The college, with around 10,000 students and faculty, remained locked down into the evening while the police continued the search to find the shooter.

Mayor Stephane Boyer tweeted that a police operation was ongoing, as television footage showed parents of students crowding the streets surrounding the campus.

Earlier, a man, 19, wearing a bulletproof vest was arrested at a college 40 kilometers [25 miles] south of Montreal and charged with allegedly uttering threats.

Students and staff at Cegep Saint-Jean-sur-Richelieu told local media that they had been ordered to barricade themselves in classrooms and turn off the lights during the day, while regional police began an operation outside.

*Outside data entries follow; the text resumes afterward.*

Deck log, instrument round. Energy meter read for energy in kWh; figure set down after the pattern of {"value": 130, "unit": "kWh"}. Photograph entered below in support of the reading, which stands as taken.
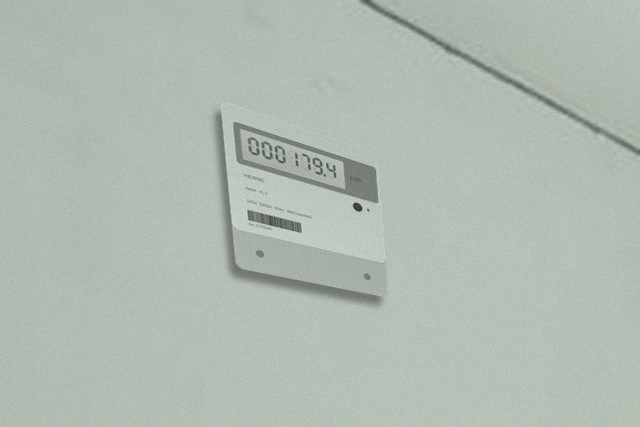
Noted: {"value": 179.4, "unit": "kWh"}
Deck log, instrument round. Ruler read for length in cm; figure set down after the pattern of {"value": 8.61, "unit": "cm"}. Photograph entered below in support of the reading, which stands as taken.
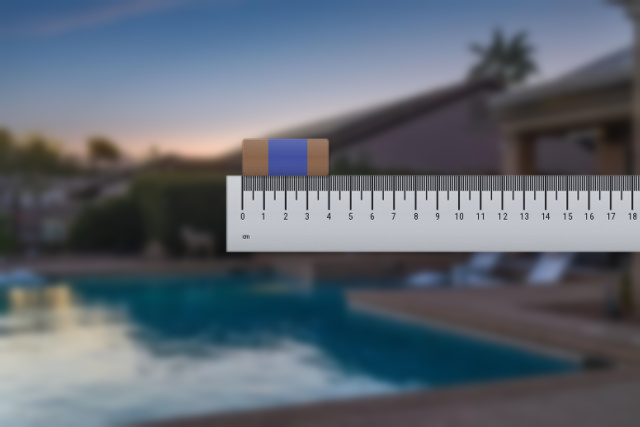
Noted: {"value": 4, "unit": "cm"}
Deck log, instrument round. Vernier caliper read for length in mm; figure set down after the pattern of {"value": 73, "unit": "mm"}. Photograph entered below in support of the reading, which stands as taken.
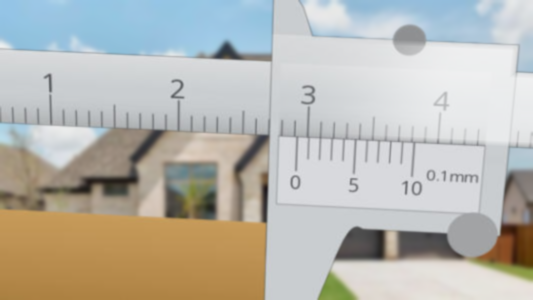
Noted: {"value": 29.2, "unit": "mm"}
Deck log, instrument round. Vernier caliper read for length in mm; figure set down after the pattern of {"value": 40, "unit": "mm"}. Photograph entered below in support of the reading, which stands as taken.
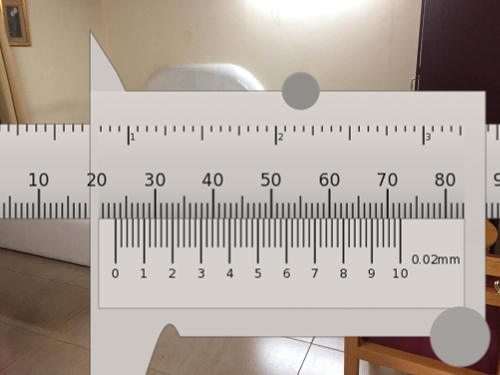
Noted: {"value": 23.2, "unit": "mm"}
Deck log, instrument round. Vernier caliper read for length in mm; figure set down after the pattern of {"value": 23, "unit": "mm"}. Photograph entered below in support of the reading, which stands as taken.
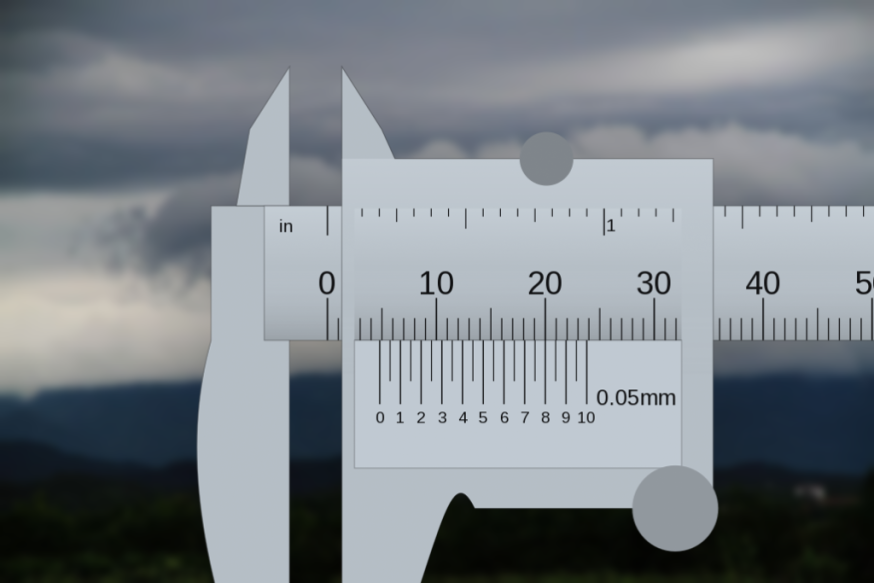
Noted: {"value": 4.8, "unit": "mm"}
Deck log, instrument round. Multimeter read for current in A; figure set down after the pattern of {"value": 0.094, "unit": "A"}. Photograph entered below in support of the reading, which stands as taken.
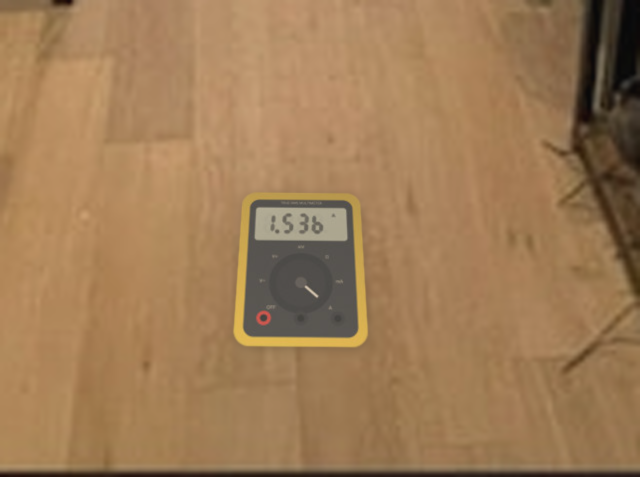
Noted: {"value": 1.536, "unit": "A"}
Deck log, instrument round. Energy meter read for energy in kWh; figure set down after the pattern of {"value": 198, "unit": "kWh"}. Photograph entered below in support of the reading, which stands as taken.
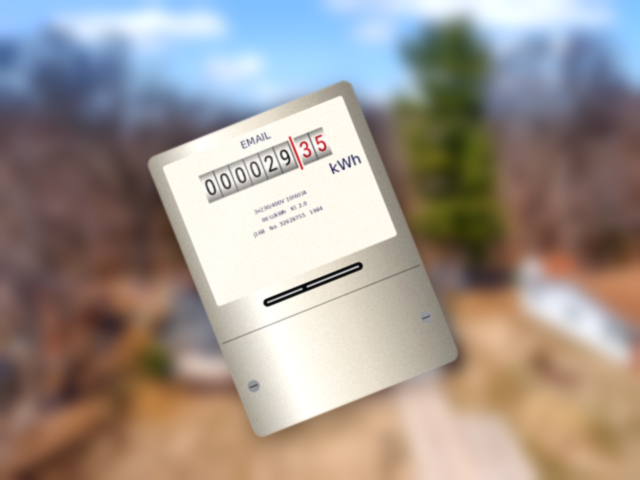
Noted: {"value": 29.35, "unit": "kWh"}
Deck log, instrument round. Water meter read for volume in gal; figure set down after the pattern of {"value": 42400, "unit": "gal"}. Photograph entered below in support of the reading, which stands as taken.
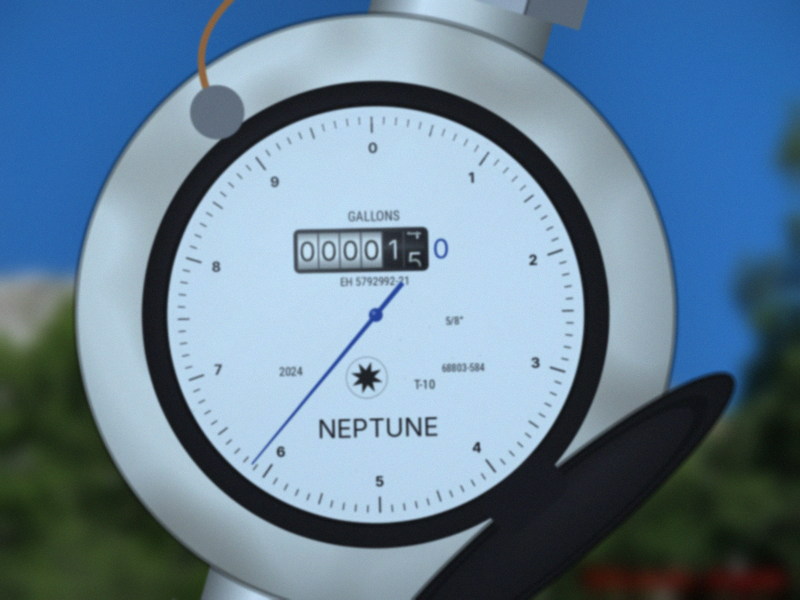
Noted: {"value": 146.1, "unit": "gal"}
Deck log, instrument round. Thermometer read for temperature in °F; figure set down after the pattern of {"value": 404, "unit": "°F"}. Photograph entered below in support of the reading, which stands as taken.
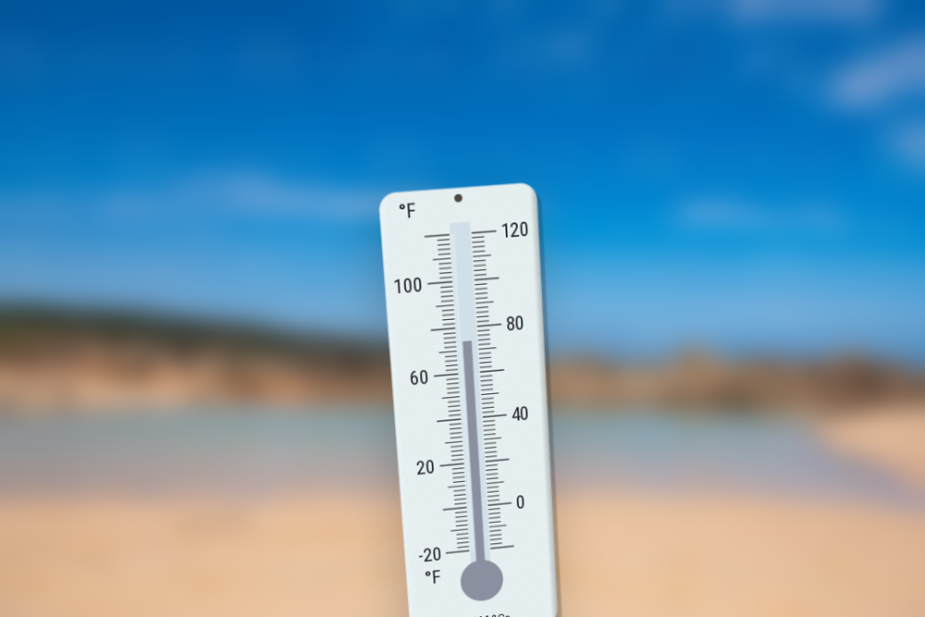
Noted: {"value": 74, "unit": "°F"}
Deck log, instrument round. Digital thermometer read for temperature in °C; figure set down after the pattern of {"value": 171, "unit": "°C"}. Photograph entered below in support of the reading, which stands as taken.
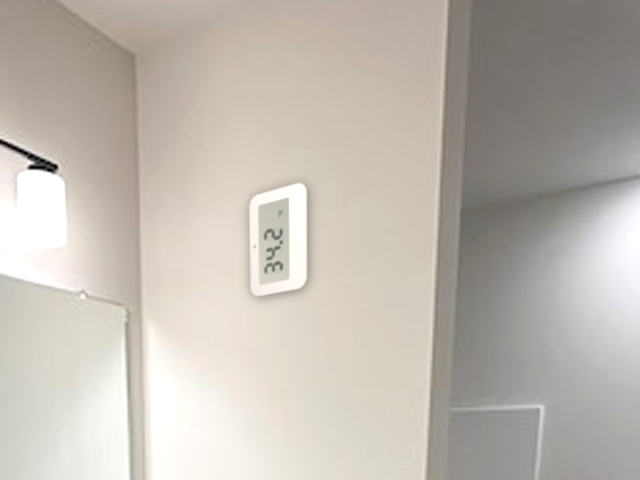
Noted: {"value": 34.2, "unit": "°C"}
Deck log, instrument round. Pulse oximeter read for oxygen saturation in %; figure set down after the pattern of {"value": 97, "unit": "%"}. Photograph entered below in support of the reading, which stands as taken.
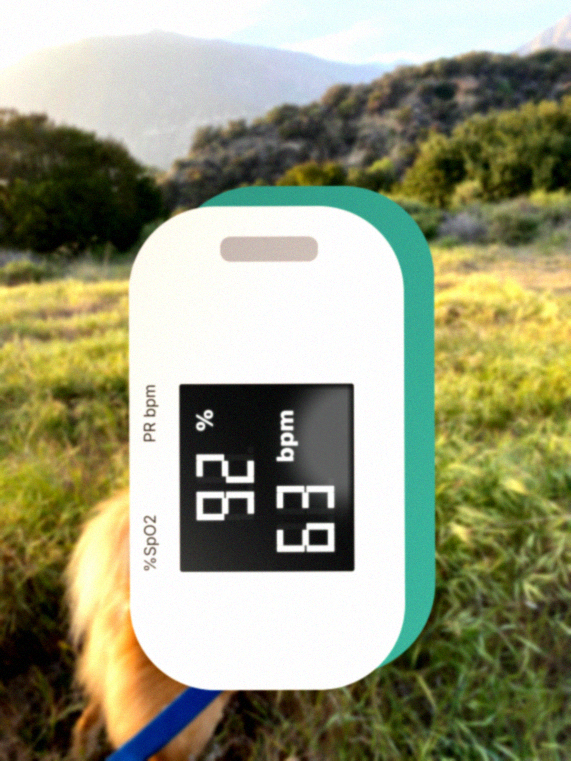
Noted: {"value": 92, "unit": "%"}
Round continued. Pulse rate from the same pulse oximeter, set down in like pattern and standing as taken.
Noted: {"value": 63, "unit": "bpm"}
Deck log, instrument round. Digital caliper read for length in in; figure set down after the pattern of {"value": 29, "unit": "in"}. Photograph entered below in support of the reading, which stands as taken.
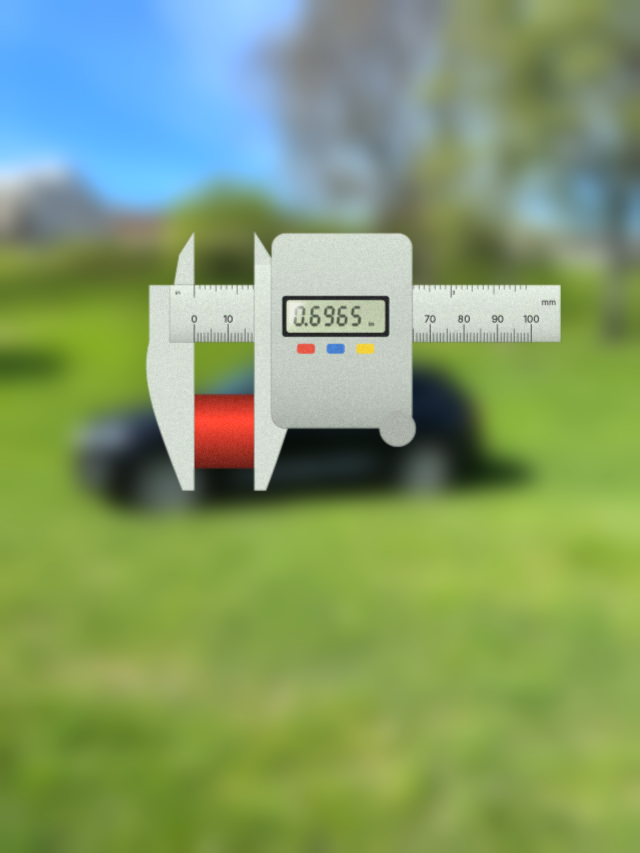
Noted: {"value": 0.6965, "unit": "in"}
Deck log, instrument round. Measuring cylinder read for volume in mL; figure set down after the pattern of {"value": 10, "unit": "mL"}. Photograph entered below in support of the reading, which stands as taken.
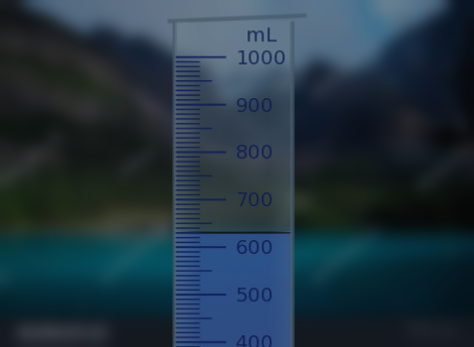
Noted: {"value": 630, "unit": "mL"}
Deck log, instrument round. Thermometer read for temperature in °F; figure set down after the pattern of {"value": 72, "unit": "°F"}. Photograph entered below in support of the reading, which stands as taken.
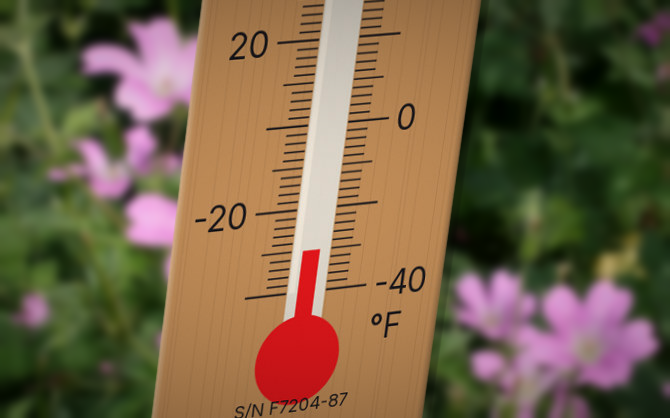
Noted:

Alejandra Montequin, one of the students of the college, told Canadian broadcaster Global News that everyone was frightened and the atmosphere was very tense.

"At the beginning we were very scared," Montequin said. "It was very tense, people were talking to their parents."

Quebec Public Security Minister Francois Bonnardel said in a Twitter post that students at Cegep Saint-Jean-sur-Richelieu experienced very difficult conditions.

He emphasized that he was waiting for the results of the police investigation to know the details of the incident.

One of Canada's worst mass shootings took place in 2020, when a gunman driving a fake police car shot 13 people and killed another nine in a fire he set in Portapique, Nova Scotia.

While Canada's gun homicide rate is less than one-fifth the US rate, it is higher than that of other rich countries and has been rising, according to Statistics Canada.

In May, Ottawa introduced legislation to implement a "national freeze" on the sale and purchase of handguns a week after a gunman killed 19 children and two teachers in their classroom in Uvalde, Texas.